The way I worked around this was not using AppSheet but a specific program (those of which abound) to produce the invoice and comply with the electronic invoice details, sending it to the domestic revenue service, etc.
What I have is:
The user in the AppSheet app produces an order and marks it to be invoiced.
An app bot reads that change and sends data to an intermediary gsheet which receives it in the column format needed by the invoicing program.
A python script “reads” the gsheet, formats some fields and produces a local file which is automatically imported into the invoicing program.
That turns it into a pre-invoice, sends it to the revenue service and, upon confirmation of reception, provides the confirmation number to its invoice.
The app reads the invoices table from the invoicing program DB which provides the required legal numbers to the initial Order.
Effective! The whole process takes less than 1 minute and can be still improved.
There is an advantage: One app can invoice in different locations or countries.

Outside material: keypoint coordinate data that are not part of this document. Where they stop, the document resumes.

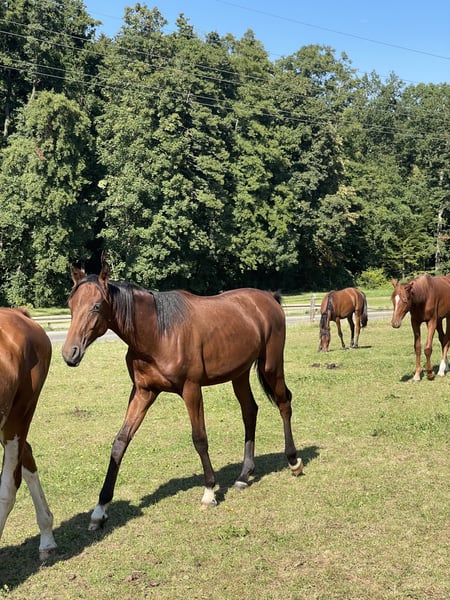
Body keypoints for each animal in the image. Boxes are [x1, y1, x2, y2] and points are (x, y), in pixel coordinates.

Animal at [62, 257, 303, 531]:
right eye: (71, 304)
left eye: (96, 306)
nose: (70, 353)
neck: (158, 332)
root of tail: (268, 298)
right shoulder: (143, 392)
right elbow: (120, 443)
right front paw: (100, 509)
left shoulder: (191, 389)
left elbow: (199, 438)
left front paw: (209, 491)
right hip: (239, 374)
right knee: (250, 411)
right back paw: (244, 475)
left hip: (272, 366)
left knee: (284, 403)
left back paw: (293, 461)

My solution to a very similar problem involved creating a table for system properties and then using a bot to update the row in that table for the number increase. We have sequential numbers for work orders. When an action is run to create a new order, a bot is triggered and the value in the system property table is increased by one. On very rare occasions we still have a duplicate, but correcting it is as simple as reviewing the system table and adjusting one of the duplicate numbers to cover the skipped value. With an invoice that may not be a suitable solution though.

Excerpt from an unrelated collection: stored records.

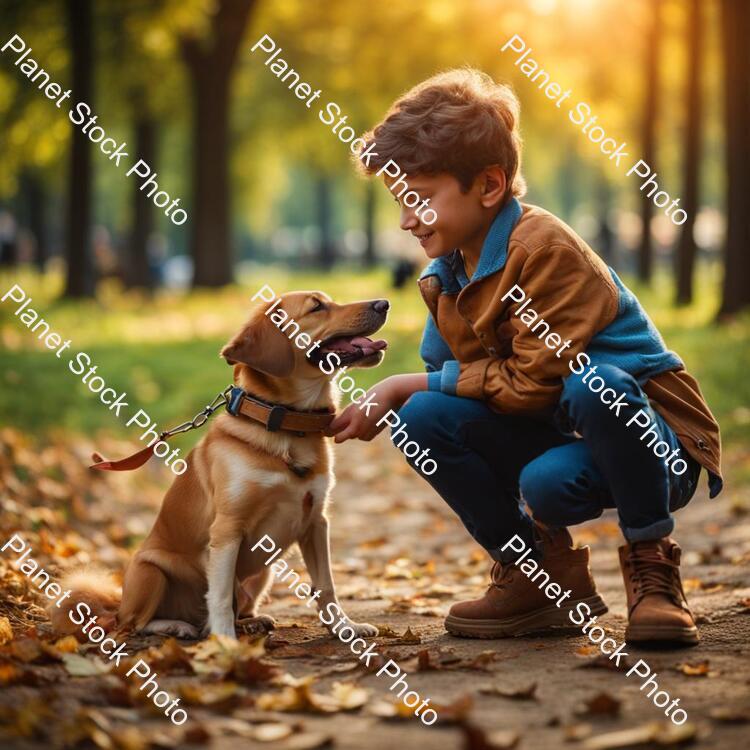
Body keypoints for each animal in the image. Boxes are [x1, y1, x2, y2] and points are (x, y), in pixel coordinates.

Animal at [52, 290, 390, 644]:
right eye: (317, 307)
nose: (384, 304)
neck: (285, 427)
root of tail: (116, 604)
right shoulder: (228, 529)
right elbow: (220, 595)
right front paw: (225, 643)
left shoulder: (315, 522)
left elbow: (326, 585)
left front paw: (345, 628)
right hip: (150, 571)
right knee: (134, 623)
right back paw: (178, 626)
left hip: (264, 573)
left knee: (238, 606)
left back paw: (250, 623)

Hey, I actually solved it using GAS. No matter how many people trigger the bot at the exact same second, it always gives me a sequential number—never repeats. And if something goes wrong, I’ve set it up so it won’t give out any number or run the bot, and at the same time it sends an email alert letting me know there was an error.
I’m still testing it because I just implemented it these past few days. It hasn’t failed yet. The only thing that could go wrong would be hitting the request limit on GAS.